● **Tarefa proposta**
Escreva, sem qualquer alteração, o trecho da notícia sobre Wall Street que começa com as palavras "Com este desempenho, a" e termina com "a esse mercado.".

Cisco põe Wall Street na linha de água mas S&P 500 atinge máximos

As previsões desanimadoras da Cisco pesaram em Wall Street, com os índices de referência a fechar próximo da linha de água. Ainda assim, o S&P 500 conseguiu atingir um recorde.

Os pratos da balança em Wall Street estiveram equilibrados nesta sessão. Se, por um lado, receios de um abrandamento da economia global e previsões pessimistas da Cisco pesaram no sentimento dos investidores, ganhos da Walmart e as perspetivas da Fed fizeram subir a moral. Os índices de referência fecharam próximo da linha de água, mas o S&P 500 atingiu um recorde.

O presidente da Reserva Federal norte-americana, Jerome Powell, disse que o risco de a economia dos EUA enfrentar uma quebra dramático é uma probabilidade remota, o que animou os investidores. Para além destas palavras, as contas da cadeia de lojas Walmart, que reviu em alta as estimativas do ano e apresentou resultados mais altos do que o esperado, contribuíram para o sentimento positivo.

O S&P 500 fechou a sessão com um novo máximo, ao subir 0,09% para os 3.096,76 pontos, enquanto o industrial Dow Jones ficou na linha de água, totalizando os 27.783,12 pontos.

Por outro lado, o aviso da Cisco de que a receita do trimestre atual iria cair entre 3% a 5% devido à queda nos gastos globais com os produtos que oferece, alguns dos quais fabricados na China pesou no sentimento. Depois de anunciar estas previsões, os títulos da tecnológica afundaram 7,33% para os 44,91 dólares.

Com este desempenho, a Cisco arrastou consigo o índice do setor, o Nasdaq, que caiu 0,04% para os 8.479,02 pontos. As cotadas tecnológicas foram também penalizadas pela contínua incerteza comercial face às tensões com a China, sendo que muitas delas estão expostas a esse mercado.

Dados de geometria multivista
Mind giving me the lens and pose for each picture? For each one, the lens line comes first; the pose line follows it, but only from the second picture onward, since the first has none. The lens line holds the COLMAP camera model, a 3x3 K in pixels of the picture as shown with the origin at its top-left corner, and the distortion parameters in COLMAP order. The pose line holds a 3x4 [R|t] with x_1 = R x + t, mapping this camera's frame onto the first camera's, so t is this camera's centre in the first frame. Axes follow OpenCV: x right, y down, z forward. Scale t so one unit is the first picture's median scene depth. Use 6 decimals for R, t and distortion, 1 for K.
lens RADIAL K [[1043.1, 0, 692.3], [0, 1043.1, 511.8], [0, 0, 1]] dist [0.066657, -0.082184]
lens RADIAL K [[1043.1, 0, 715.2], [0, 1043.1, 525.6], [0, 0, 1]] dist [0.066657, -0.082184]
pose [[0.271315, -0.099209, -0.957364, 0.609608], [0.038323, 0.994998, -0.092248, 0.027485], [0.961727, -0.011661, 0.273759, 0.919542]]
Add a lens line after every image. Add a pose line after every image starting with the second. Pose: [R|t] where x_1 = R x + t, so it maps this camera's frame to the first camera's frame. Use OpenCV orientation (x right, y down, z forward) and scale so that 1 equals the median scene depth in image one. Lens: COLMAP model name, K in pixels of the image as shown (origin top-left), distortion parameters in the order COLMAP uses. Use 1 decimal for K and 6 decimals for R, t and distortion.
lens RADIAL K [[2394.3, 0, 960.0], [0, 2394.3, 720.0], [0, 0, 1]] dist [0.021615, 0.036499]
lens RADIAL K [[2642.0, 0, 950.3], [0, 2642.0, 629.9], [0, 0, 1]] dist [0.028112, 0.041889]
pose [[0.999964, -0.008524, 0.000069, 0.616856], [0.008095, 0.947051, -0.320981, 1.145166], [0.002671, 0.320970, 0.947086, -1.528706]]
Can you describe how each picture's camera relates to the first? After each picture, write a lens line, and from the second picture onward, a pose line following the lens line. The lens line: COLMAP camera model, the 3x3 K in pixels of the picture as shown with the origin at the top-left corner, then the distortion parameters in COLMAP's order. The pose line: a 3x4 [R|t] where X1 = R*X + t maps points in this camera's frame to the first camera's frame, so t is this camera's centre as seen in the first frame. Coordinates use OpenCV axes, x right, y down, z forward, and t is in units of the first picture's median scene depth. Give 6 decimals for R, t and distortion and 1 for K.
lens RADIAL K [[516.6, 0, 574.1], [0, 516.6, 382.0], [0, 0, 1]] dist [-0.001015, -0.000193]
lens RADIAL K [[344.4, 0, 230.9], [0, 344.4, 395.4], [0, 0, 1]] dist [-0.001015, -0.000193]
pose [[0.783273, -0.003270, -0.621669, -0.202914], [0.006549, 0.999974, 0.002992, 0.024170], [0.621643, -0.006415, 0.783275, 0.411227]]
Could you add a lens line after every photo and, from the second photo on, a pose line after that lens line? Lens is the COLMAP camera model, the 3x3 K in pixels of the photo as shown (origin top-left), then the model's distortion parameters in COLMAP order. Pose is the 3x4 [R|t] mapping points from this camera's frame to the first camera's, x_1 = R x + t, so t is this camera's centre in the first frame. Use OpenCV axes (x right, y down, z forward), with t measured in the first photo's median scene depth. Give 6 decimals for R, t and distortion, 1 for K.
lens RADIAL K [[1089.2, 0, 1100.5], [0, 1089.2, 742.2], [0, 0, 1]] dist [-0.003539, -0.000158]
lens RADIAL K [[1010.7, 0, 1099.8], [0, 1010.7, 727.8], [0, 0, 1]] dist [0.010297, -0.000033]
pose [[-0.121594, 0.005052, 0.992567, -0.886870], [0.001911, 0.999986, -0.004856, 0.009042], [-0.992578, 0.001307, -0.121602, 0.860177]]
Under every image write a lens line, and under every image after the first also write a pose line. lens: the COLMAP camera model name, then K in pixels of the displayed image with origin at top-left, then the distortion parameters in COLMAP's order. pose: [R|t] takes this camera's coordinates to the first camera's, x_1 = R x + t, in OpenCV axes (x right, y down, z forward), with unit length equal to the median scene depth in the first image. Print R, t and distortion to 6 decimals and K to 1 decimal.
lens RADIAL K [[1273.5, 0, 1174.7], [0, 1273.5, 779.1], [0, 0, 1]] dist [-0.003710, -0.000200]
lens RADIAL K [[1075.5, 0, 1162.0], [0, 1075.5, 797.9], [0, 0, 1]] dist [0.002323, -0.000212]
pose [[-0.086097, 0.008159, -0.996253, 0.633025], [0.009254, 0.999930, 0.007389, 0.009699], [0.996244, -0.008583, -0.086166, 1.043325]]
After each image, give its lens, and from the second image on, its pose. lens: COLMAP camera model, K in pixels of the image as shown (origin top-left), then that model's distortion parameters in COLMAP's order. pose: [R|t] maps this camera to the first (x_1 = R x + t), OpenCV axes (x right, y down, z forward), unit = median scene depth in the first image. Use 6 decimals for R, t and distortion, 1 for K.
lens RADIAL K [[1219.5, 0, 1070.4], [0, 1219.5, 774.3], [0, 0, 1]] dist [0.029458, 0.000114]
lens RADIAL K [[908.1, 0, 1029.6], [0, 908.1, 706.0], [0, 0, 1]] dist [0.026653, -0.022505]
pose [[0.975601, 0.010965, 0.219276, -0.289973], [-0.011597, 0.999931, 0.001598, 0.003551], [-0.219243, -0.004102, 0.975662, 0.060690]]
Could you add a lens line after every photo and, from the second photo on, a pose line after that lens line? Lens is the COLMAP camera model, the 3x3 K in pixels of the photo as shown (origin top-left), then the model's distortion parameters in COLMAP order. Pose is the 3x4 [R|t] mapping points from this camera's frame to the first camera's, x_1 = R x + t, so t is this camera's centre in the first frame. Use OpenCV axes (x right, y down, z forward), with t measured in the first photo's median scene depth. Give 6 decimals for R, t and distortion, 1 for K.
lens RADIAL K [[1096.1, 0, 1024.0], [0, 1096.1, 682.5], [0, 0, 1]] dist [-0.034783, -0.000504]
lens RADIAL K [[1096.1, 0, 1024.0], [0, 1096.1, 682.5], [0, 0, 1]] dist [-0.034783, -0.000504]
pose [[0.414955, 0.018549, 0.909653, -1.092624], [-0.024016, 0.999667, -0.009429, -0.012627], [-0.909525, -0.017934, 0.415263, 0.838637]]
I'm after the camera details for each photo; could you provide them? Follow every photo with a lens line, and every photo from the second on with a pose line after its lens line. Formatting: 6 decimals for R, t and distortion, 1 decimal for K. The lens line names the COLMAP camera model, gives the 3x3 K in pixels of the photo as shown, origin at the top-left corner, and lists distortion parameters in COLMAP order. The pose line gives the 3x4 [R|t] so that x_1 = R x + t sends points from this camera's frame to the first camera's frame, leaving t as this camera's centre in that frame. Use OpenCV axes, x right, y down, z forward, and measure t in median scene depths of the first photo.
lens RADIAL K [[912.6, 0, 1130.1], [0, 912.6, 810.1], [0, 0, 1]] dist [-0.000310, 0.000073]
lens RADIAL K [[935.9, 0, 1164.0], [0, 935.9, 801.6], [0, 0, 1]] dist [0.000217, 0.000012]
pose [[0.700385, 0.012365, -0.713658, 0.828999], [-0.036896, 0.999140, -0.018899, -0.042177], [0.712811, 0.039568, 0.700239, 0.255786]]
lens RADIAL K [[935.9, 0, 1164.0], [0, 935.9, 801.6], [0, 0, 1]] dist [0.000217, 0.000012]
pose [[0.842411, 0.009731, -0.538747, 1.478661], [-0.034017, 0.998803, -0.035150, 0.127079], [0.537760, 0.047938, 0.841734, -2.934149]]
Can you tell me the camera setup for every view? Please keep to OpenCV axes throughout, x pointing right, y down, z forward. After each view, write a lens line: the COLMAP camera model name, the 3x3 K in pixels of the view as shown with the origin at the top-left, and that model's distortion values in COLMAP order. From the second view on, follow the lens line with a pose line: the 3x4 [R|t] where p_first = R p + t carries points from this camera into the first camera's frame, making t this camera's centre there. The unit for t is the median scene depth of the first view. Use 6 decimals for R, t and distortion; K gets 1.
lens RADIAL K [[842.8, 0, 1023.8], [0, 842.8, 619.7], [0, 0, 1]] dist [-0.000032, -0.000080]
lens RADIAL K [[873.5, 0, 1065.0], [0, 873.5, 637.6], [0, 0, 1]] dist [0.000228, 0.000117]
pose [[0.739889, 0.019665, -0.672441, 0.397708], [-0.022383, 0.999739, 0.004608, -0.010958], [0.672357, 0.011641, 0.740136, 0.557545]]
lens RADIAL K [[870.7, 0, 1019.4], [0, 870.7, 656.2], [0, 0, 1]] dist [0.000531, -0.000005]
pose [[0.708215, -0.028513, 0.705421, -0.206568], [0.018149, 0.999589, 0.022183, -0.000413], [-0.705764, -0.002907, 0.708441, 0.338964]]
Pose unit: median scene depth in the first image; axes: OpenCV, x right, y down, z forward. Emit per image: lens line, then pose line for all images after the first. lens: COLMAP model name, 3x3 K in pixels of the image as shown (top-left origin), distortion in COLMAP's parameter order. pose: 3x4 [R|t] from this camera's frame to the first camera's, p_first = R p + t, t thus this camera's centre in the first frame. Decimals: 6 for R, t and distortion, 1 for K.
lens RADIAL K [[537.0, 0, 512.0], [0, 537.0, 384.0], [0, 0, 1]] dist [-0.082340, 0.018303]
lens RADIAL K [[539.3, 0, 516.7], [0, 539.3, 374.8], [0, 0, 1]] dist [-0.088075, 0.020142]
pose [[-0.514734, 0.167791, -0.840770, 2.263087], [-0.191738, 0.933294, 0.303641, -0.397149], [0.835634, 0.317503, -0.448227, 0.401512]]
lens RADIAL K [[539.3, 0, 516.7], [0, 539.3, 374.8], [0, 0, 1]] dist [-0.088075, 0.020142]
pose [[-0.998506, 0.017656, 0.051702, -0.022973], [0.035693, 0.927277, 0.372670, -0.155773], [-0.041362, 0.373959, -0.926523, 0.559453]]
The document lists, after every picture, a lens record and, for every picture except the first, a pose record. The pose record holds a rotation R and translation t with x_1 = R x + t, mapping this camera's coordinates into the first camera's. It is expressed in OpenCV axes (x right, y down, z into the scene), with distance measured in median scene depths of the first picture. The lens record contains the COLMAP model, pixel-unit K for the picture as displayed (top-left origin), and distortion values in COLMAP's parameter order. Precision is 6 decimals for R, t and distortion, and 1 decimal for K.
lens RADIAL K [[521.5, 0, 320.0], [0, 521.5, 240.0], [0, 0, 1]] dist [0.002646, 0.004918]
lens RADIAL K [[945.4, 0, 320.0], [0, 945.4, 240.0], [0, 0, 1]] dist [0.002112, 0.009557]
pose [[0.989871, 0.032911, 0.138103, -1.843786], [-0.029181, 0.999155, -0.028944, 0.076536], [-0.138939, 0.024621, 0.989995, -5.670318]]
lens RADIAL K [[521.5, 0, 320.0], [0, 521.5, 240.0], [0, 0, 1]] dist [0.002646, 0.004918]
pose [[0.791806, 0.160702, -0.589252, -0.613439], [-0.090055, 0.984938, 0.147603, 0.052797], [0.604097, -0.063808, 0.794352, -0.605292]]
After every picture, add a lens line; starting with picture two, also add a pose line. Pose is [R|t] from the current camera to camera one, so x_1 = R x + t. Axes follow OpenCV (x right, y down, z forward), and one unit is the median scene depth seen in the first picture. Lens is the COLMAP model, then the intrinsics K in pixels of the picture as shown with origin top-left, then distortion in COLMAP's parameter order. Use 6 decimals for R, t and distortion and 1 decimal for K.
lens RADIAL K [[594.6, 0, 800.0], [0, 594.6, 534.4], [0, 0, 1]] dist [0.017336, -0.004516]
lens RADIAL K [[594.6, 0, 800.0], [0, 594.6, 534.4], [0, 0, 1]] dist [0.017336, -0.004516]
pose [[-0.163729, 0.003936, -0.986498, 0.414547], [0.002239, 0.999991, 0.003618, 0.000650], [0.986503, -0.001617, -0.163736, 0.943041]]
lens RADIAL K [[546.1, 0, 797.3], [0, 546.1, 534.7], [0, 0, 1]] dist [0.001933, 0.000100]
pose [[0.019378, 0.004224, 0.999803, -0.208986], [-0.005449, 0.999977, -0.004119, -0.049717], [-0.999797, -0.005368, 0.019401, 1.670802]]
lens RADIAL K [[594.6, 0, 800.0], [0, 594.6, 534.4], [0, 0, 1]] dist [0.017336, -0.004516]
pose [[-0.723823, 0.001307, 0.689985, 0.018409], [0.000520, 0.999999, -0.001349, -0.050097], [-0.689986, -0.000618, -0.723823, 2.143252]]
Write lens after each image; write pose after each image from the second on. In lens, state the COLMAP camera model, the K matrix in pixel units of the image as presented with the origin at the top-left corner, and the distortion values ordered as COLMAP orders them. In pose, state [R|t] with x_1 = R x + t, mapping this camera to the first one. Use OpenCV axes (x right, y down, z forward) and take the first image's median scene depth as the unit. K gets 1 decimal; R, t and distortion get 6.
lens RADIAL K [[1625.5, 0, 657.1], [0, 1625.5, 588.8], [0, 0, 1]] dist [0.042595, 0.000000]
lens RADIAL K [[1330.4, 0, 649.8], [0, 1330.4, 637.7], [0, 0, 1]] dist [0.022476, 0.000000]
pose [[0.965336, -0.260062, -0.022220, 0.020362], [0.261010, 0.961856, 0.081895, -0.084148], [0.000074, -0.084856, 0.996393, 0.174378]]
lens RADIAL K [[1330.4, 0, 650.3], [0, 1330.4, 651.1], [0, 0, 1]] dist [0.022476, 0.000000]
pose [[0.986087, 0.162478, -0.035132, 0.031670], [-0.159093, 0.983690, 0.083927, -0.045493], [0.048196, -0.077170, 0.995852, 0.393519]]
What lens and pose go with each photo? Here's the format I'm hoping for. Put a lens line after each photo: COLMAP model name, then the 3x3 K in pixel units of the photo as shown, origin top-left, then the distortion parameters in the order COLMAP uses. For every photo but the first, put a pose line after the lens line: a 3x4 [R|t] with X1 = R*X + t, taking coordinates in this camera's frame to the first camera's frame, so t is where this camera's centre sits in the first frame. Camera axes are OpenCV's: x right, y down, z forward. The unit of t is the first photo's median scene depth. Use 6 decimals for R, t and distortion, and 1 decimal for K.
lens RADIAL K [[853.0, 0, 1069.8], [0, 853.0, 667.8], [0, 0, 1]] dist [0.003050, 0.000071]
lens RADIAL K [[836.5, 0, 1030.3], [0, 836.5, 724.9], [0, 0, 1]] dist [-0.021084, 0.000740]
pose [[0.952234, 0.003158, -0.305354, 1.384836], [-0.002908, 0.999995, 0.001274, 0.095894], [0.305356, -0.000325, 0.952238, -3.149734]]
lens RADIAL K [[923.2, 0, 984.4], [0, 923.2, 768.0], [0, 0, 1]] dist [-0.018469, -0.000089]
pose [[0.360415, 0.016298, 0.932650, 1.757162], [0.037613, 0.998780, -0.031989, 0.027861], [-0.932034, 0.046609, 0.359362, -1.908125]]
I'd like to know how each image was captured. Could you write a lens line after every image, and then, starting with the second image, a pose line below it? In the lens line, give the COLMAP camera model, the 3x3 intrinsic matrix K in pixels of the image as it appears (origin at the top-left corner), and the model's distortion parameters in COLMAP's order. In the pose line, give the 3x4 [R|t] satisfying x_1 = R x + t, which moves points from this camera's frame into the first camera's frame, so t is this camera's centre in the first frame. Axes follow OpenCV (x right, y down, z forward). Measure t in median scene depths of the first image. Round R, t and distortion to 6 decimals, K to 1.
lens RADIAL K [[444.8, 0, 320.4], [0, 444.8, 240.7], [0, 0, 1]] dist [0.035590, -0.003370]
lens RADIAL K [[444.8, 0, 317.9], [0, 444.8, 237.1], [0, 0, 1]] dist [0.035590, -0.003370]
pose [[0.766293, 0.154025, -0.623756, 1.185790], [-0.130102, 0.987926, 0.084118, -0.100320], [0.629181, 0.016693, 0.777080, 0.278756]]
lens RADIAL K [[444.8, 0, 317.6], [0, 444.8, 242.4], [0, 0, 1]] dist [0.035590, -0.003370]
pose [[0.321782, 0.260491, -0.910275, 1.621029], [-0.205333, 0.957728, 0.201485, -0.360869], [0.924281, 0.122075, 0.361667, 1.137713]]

● **Resolução do exercício**
Com este desempenho, a Cisco arrastou consigo o índice do setor, o Nasdaq, que caiu 0,04% para os 8.479,02 pontos. As cotadas tecnológicas foram também penalizadas pela contínua incerteza comercial face às tensões com a China, sendo que muitas delas estão expostas a esse mercado.